*Excerto do texto*:
Um operário no Conselho de Estado indicado pelo PCP
Um operário vai sentar-se no Conselho de Estado, por indicação do PCP. Domingos Abrantes, 79 anos, funcionário do partido desde 1956, esteve preso 11 anos, primeiro em Caxias, de 1959 a 1961, depois em Peniche, de 1965 a 1973. Casou com a sua companheira da clandestinidade, Conceição, em 1969, estava ele preso. O 25 de Abril apanhou-o no exílio, de onde regressou com Álvaro Cunhal - e Conceição.
A notícia chegou ontem à tarde, numa breve nota enviada aos jornalistas pela assessoria de imprensa comunista, dando conta de um dos três nomes dos partidos da esquerda da lista de representantes da Assembleia da República no Conselho de Estado. "O nome proposto para o Conselho do Estado por parte do PCP é Domingos Abrantes, membro do Comité Central do PCP", lia-se na nota.
Domingos Abrantes nasceu a 19 de janeiro de 1936, é militante comunista desde 1954. De caminho esteve na MUD Juvenil, uma organização de oposição ao Estado Novo, por onde também passou Conceição Matos, a companheira de uma vida, mesmo nos quase cinco anos em que não se viram.

*Tarefa escrita*:
Reproduz, sem mudar nada, o trecho da notícia sobre Domingos Abrantes que começa com as palavras "A notícia chegou" e acaba em "lia-se na nota.". Para responder, usa apenas o que está no texto.

*Listagem*:
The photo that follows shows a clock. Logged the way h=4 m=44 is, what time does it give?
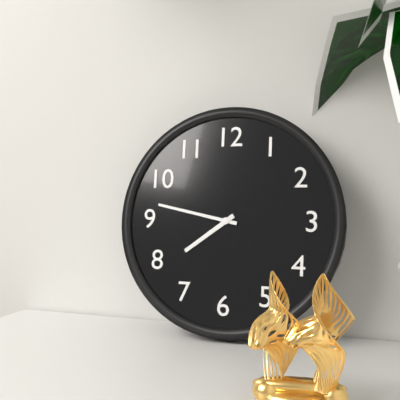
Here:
h=7 m=47
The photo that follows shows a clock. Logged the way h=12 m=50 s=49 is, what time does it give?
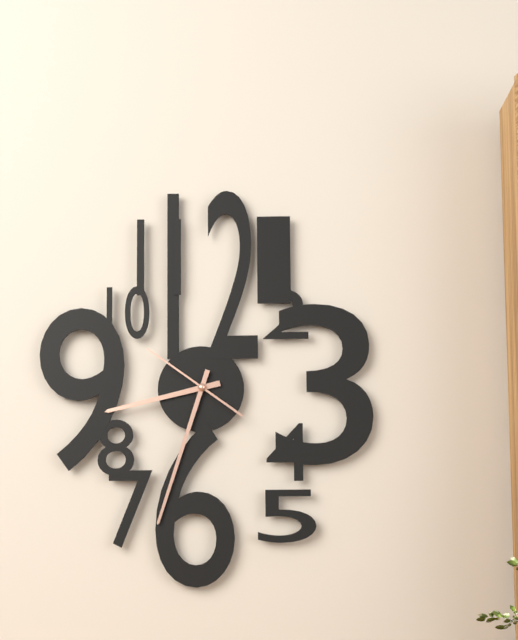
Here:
h=8 m=33 s=51
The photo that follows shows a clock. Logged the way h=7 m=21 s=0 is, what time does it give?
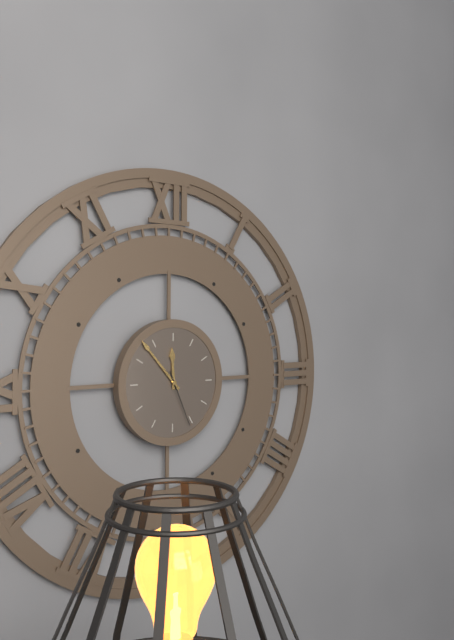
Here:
h=11 m=53 s=26
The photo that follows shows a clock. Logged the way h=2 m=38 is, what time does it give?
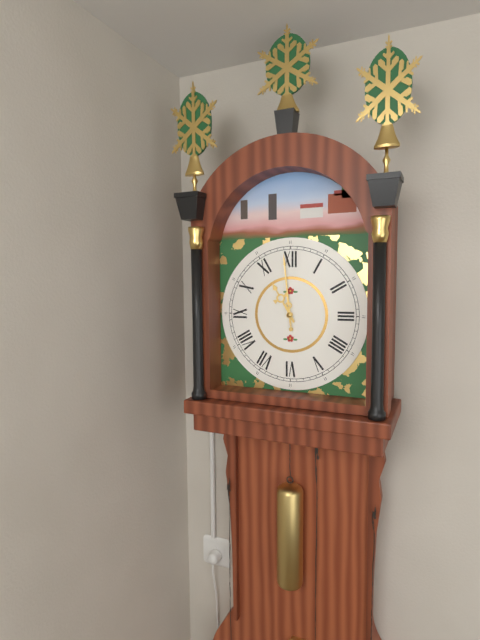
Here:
h=10 m=59
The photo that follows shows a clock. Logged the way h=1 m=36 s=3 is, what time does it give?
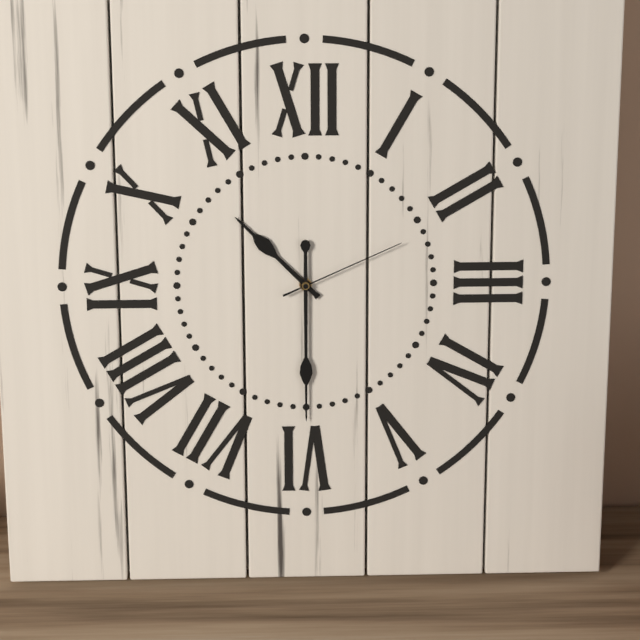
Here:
h=10 m=30 s=11
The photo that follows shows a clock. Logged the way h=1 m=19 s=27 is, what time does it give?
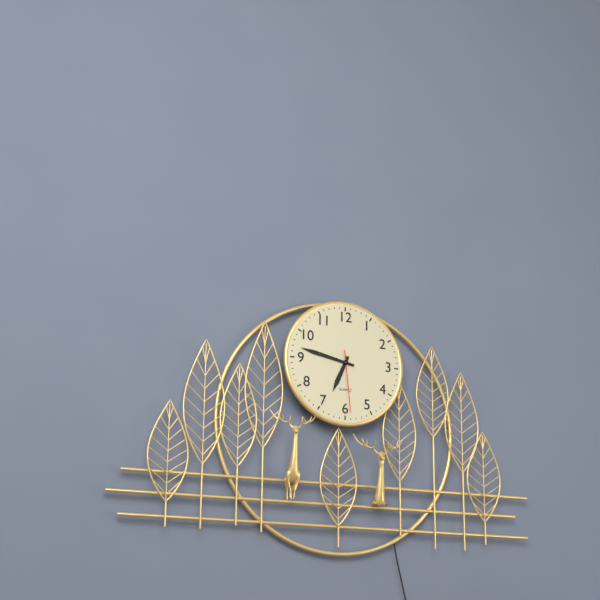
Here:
h=6 m=47 s=29
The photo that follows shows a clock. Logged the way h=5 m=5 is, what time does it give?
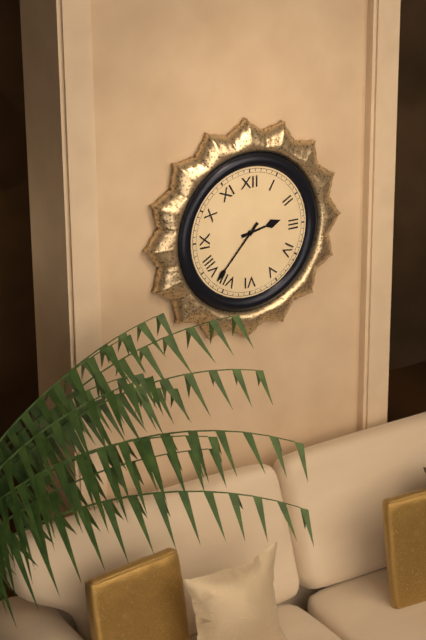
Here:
h=2 m=37
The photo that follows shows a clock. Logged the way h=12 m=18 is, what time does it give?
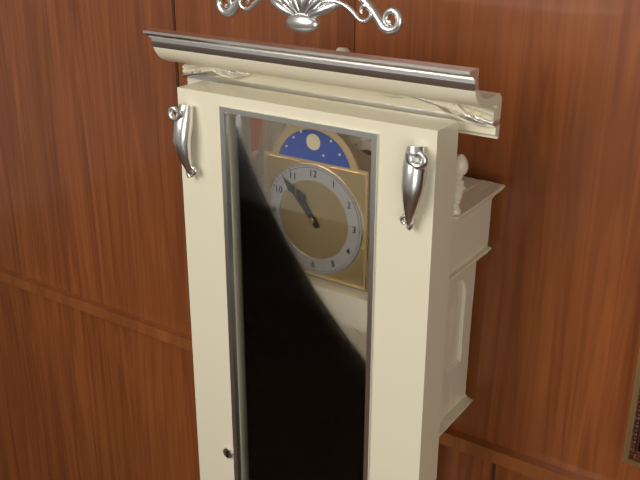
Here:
h=10 m=53
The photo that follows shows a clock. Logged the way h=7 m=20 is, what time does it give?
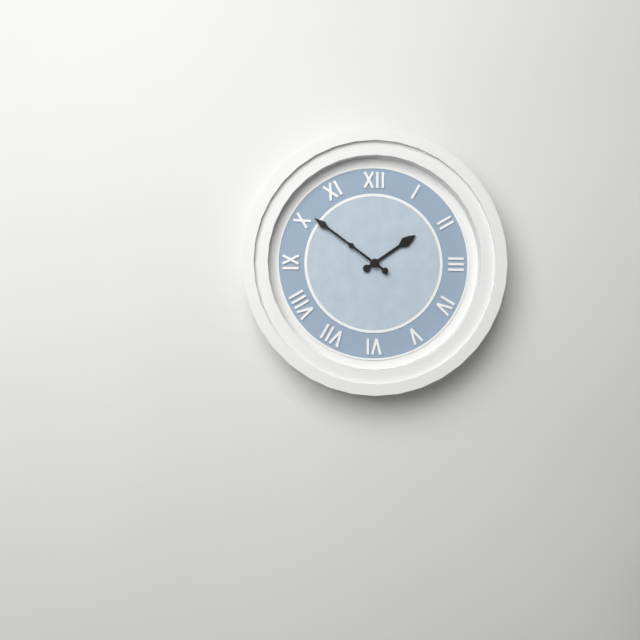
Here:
h=1 m=51
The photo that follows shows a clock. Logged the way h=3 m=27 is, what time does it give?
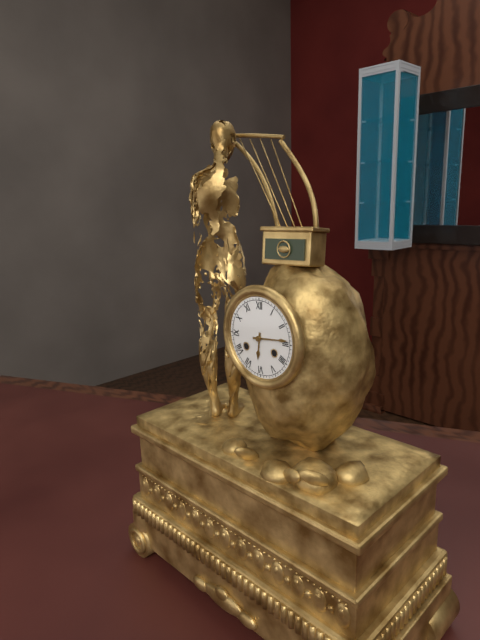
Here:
h=6 m=14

*A solução*:
A notícia chegou ontem à tarde, numa breve nota enviada aos jornalistas pela assessoria de imprensa comunista, dando conta de um dos três nomes dos partidos da esquerda da lista de representantes da Assembleia da República no Conselho de Estado. "O nome proposto para o Conselho do Estado por parte do PCP é Domingos Abrantes, membro do Comité Central do PCP", lia-se na nota.